The U.S. Food and Drug Administration (FDA) recommends manufacturers and healthcare facilities adopt the use of duodenoscopes that have disposable components, claiming they may pose less risk compared to traditional reprocessed devices. The disposable accessories should be gradually transitioned into healthcare facilities to avoid shortage, according to Medscape.

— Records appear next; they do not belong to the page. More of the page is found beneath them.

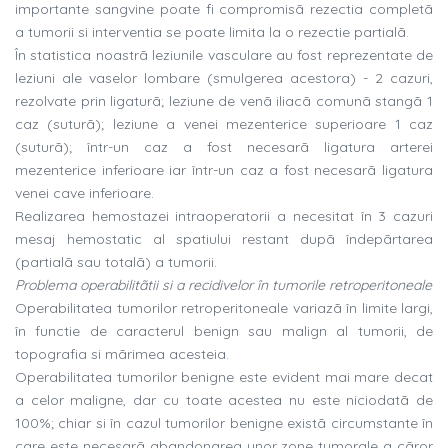
importante sangvine poate fi compromisã rezectia completã
a tumorii si interventia se poate limita la o rezectie partialã.
În statistica noastrã leziunile vasculare au fost reprezentate de
leziuni ale vaselor lombare (smulgerea acestora) - 2 cazuri,
rezolvate prin ligaturã; leziune de venã iliacã comunã stangã 1
caz (suturã); leziune a venei mezenterice superioare 1 caz
(suturã); într-un caz a fost necesarã ligatura arterei
mezenterice inferioare iar într-un caz a fost necesarã ligatura
venei cave inferioare.
Realizarea hemostazei intraoperatorii a necesitat în 3 cazuri
mesaj hemostatic al spatiului restant dupã îndepãrtarea
(partialã sau totalã) a tumorii.
Problema operabilitãtii si a recidivelor în tumorile retroperitoneale
Operabilitatea tumorilor retroperitoneale variazã în limite largi,
în functie de caracterul benign sau malign al tumorii, de
topografia si mãrimea acesteia.
Operabilitatea tumorilor benigne este evident mai mare decat
a celor maligne, dar cu toate acestea nu este niciodatã de
100%; chiar si în cazul tumorilor benigne existã circumstante în
care este necesarã abandonarea unor zone tumorale a cãror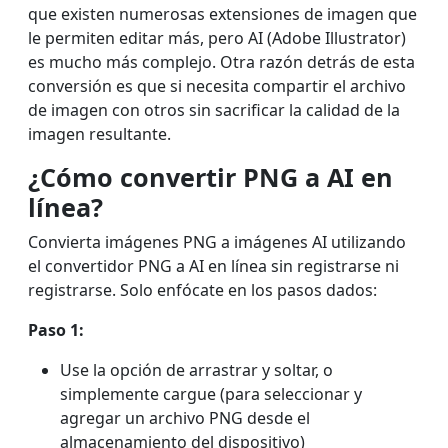
que existen numerosas extensiones de imagen que
le permiten editar más, pero AI (Adobe Illustrator)
es mucho más complejo. Otra razón detrás de esta
conversión es que si necesita compartir el archivo
de imagen con otros sin sacrificar la calidad de la
imagen resultante.
¿Cómo convertir PNG a AI en
línea?
Convierta imágenes PNG a imágenes AI utilizando
el convertidor PNG a AI en línea sin registrarse ni
registrarse. Solo enfócate en los pasos dados:
Paso 1:
Use la opción de arrastrar y soltar, o
simplemente cargue (para seleccionar y
agregar un archivo PNG desde el
almacenamiento del dispositivo)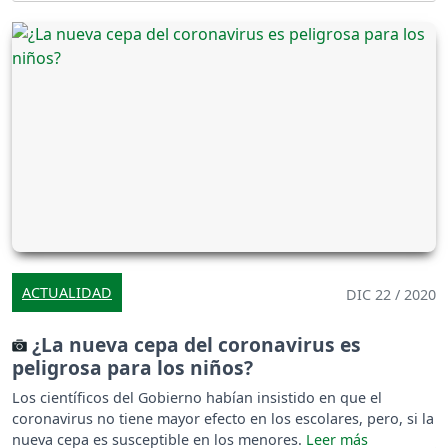
ACTUALIDAD
DIC 22 / 2020
¿La nueva cepa del coronavirus es
peligrosa para los niños?
Los científicos del Gobierno habían insistido en que el
coronavirus no tiene mayor efecto en los escolares, pero, si la
nueva cepa es susceptible en los menores.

"We recognize that a full transition away from conventional duodenoscopes to innovative models will take time and immediate transition is not possible for all healthcare facilities due to cost and market availability," Jeff Shuren, MD, director of the FDA's Center for Devices and Radiological Health, said in a press announcement.

Inside the Duodenscope

A duodenoscope is a thin, flexible tube equipped with a camera to take photos of the patient's insides. The scopes perform endoscopic retrograde cholangiopancreatography procedures (ERCPs), which require the tool to be threaded through the throat, stomach and small intestines to identify cancers, gallstones and other digestive illnesses. The devices can also assist doctors with removal and biopsies. More than 660,000 ERCPs were performed in 2014.

Closed-channel duodenoscopes are designed with elevator mechanisms to allow healthcare professionals to control the machine, move the camera and gather necessary health information. Bacteria can crawl inside the channel, meant to be sealed by an O-ring mechanism, during the procedure and remain there. The crevices of the channel are too small to be sanitized with a brush, which is exacerbated by poor-quality sealing mechanisms. 

Contamination Concerns

Scopes contaminated with deadly superbug bacteria have been reused time and again, infecting hundreds of patients across the country. This issue has resulted in the spread of antibiotic-resistant bacteria in more than 25 U.S. hospitals. Many endoscopy infection strains have become multi-drug resistant. One particular scope model, which wasn’t approved by the FDA, caused two deaths and hundreds of infections.

In April, the FDA released adverse event data that showed three deaths, 45 patient infections and 159 cases of device contamination related to inadequate reprocessing of the devices between October 15, 2018, and March 31, 2019. Results of postmarket "human factors" studies, as outlined in the FDA's executive summary, suggest that users "frequently" have trouble understanding and following manufacturers' reprocessing instructions and are not able to successfully complete reprocessing, which may leave the duodenoscopes contaminated.

FDA Warns Against Illegal Test Strips 

The FDA is also warning against certain test strips illegally marketed to assess duodenoscope cleanliness. Some healthcare facilities are using adenosine triphosphate (ATP) test strips that claim to indicate the presence of live microbes inside of duodenoscopes. However, there are no legally marketed ATP test strips cleared by the FDA for this use, the agency said. 

ATP test strips assess duodenoscope cleaning by indicating the presence of live microbes inside of duodenoscopes. However, to date, the FDA is not aware of any legally marketed ATP test strips cleared by the agency, which means the FDA has not reviewed them for effectiveness in assessing reprocessing, they said. 


'Reducing the Risk of Infection from Reprocessed Duodenoscopes.' FDA Executive Summary. November 6-7, 2019. Prepared for General Hospital and Personal Use Devices Panel of the Medical Devices Advisory Committee.